Für das komplexe hydraulische Management ist Inga Moecks Fachwissen unerlässlich. Schon während ihres Studiums untersuchte sie geologische Bruchzonen und Wasserleiter, so genannte Aquifere - damals zur Trinkwassergewinnung in der trockenen portugiesischen Algarve. Daraus wurde später ihre Dissertation. »Jetzt studiere ich immer noch Wasserleiter. Nur eben heiße - für die Nutzung zur Geothermie«, zieht die 34-Jährige eine Parallele.
Mit den Messungen und Experimenten will das GFZ zeigen, dass es möglich ist, aus Erdwärme auch unter schwierigen geologisch-thermischen Bedingungen wirtschaftlich Strom zu erzeugen.
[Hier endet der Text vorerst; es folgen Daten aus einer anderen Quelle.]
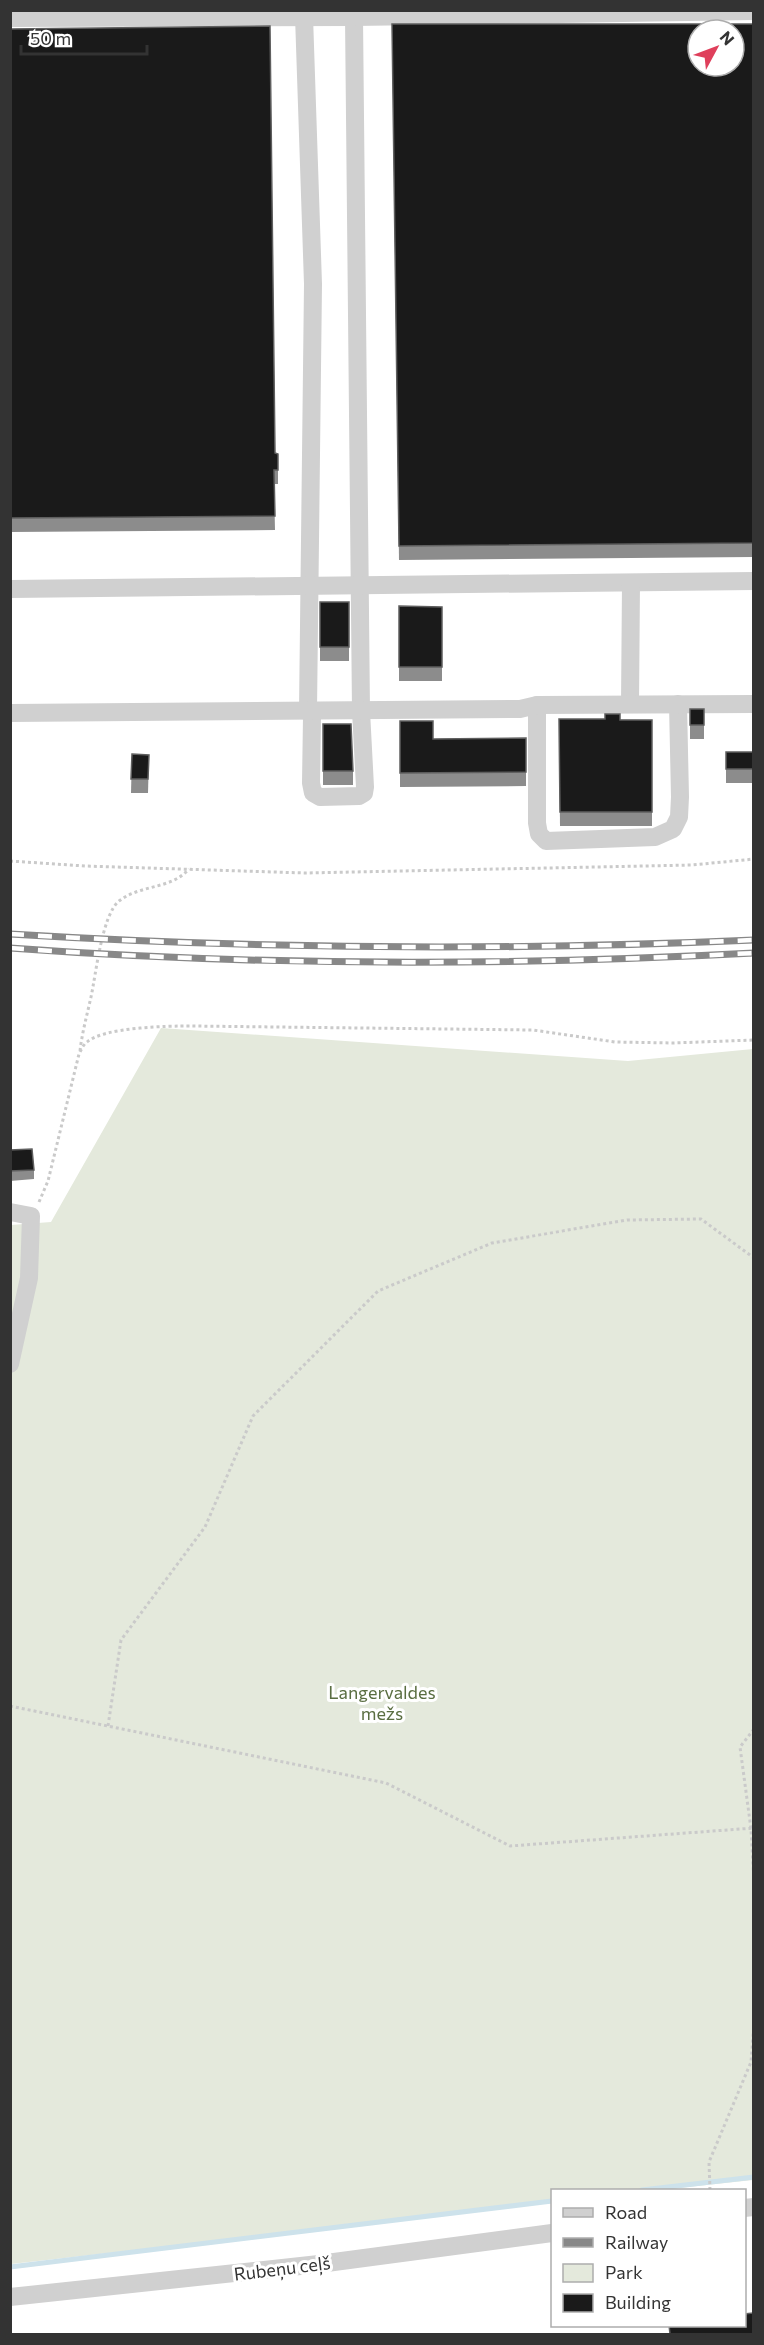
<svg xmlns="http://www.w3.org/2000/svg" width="764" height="2345" font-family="Commissioner,sans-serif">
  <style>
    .green { fill: #e4e9dc }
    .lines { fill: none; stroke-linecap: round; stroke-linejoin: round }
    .stream { stroke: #cde2eb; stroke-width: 5 }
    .path { stroke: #cacaca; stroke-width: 3; stroke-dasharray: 3 3; stroke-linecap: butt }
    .minor { stroke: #d0d0d0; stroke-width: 18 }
    .rail-casing { stroke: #888; stroke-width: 7 }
    .rail { stroke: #fff; stroke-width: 4.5; stroke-dasharray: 14; stroke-linecap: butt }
    .wall { fill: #8c8c8c }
    .building { fill: #1a1a1a; stroke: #5f5f5f; stroke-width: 1.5; fill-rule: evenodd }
    .labels { text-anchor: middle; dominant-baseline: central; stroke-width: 6; stroke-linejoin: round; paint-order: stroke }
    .park-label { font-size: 18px; fill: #5a6e41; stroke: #fff }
    .street-label { font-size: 18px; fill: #333; stroke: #fff }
  </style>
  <rect width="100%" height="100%" fill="#fff"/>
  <path class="green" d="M161,1028L628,1061L753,1049V2180L660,2190H552V2203L11,2264V1225L51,1222Z"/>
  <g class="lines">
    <g class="stream">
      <path d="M642,2190L754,2177"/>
      <path d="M10,2267L552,2201"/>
    </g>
    <g class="path">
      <path d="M10,861L85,866L305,873L692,865L754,859"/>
      <path d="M80,1051C82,1033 87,1015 91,997C96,974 102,915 119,901C141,884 170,890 189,869"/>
      <path d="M39,1202L48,1181L79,1054C81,1050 83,1045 87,1042C104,1027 168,1026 191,1026L533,1030L615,1042L673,1043L754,1040"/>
      <path d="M10,1706L386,1783L510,1846L754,1828"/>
      <path d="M108,1726L121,1640L205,1527L253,1416L378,1291L492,1243L627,1220L701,1219L754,1258"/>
      <path d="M754,1729L740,1747L751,1829L754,1881"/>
      <path d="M710,2190L709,2162L751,2062L754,2024"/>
    </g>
    <g class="minor">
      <path d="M304,16L313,284L308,711L312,717L311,783L313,793L320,797L359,796L364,793L365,787L361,711L354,17"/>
      <path d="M10,18L354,17L754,11"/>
      <path d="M10,589L754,581"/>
      <path d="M630,704L631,583"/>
      <path d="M537,705V823L539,834L546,841L655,837L673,829L679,817L680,797L678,704"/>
      <path d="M10,713L520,709L537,705L754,704"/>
      <path d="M10,1212L31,1216L29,1278L10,1364"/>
      <path d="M744,2208L754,2207"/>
      <path d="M10,2297L319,2264L552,2233"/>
    </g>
    <g class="rail-casing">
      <g id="rail">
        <path d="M10,934C258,949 505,951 754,940"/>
        <path d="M10,948C257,966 506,966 754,953"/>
      </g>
    </g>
    <use href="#rail" class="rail"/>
  </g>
  <g class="wall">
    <path d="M392,24H753V557L399,560Z"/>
    <path d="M10,29L275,453L278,470V484H274L275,530L10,532Z"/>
    <rect x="320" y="602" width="29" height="59"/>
    <path d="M399,606L442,607V681H399Z"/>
    <rect x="690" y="709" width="14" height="30"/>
    <path d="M559,719L652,720V826H560Z"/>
    <path d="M400,721L433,739L526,738V786L400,787Z"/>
    <path d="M323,724L353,771V785H323Z"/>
    <rect x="726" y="752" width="27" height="31"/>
    <path d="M132,754L149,755L148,793H131Z"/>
    <path d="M10,1150L34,1170V1179L10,1181Z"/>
  </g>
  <g class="building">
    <path d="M392,24H753V543L399,546ZM698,30H734V66H698Z"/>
    <path d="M270,26L275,453L278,454V470H274L275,516L10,518V29Z"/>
    <rect x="320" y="602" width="29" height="45"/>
    <path d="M399,606L442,607V667H399Z"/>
    <rect x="690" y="709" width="14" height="16"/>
    <path d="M605,714H620V720H652V812H560L559,719H605Z"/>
    <path d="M400,721H433V739L526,738V772L400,773Z"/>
    <path d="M323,724H351L353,771H323Z"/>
    <rect x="726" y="752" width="27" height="17"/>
    <path d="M132,754L149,755L148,779H131Z"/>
    <path d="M32,1149L34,1170L10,1171V1150Z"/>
    <path d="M753,2313V2334H670L669,2325H744V2314Z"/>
  </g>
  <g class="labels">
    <g class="park-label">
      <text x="382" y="1692">Langervaldes<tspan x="382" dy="21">mežs</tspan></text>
    </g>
    <g class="street-label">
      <text transform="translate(282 2268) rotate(-7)">Rubeņu ceļš</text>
    </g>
  </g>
  <rect width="764" height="2345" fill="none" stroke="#333333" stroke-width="24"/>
  <rect x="551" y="2189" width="195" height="138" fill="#ffffff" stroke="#adadad" stroke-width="1.5"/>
  <rect x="563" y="2208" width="30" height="9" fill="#d0d0d0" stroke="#adadad" stroke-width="1.5"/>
  <text x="605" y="2219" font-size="18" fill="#333333">Road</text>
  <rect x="563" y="2238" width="30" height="9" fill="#888888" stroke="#adadad" stroke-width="1.5"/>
  <text x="605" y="2249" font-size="18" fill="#333333">Railway</text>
  <rect x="563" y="2264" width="30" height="18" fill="#e4e9dc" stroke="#adadad" stroke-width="1.5"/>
  <text x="605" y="2279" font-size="18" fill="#333333">Park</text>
  <rect x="563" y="2294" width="30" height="18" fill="#1a1a1a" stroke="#adadad" stroke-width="1.5"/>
  <text x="605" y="2309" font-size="18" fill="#333333">Building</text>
  <g transform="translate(716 48) rotate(49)"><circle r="28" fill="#ffffff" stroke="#adadad" stroke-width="1.5"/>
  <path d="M0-4.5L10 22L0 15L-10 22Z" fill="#df3f5b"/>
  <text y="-9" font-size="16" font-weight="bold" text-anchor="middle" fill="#333333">N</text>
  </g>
  <path d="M21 45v9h126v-9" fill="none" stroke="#333333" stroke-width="3"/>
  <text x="30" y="45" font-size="18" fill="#333333" stroke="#ffffff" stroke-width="4.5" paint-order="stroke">50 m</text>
</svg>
Gelingt dies, dann steht eine ideale Energiequelle zur Verfügung: Geothermie produziert kein Kohlendioxid und ist praktisch unerschöpflich. Zudem belasten die Tiefenbohrungen kaum die Landschaft. Das große Plus der Erdwärme im Mix erneuerbarer Energien ist ihre Unabhängig von Jahres- und Tageszeiten sowie von Klima- und Wetterschwankungen. Bohrbeginn für die Geothermalbohrung in Groß Schönebeck war Ende 2005. Das Geothermie-Kraftwerk könnte im Laufe des nächsten Jahres stehen. »Wenn alles glatt geht«, räumt die Geologin ein, »denn bei Forschung ist das Ende immer ein bisschen offen.«
Nicht auf eingefahrenen Gleisen fahren, das hat Inga Moeck einst mit ihrem Berufswunsch Geologie verbunden. Sie wurde nicht enttäuscht. »Ich wechsele zwischen Arbeit im Gelände, im Labor und im Büro«, sagt sie. In ihrem Arbeitsgebiet ergäben sich zudem jede Menge Arbeitskontakte zu anderen Berufszweigen. »Da ist Organisationstalent gefragt«, weiß die Mutter von zwei Kindern, die zu den wenigen Frauen in der Branche gehört.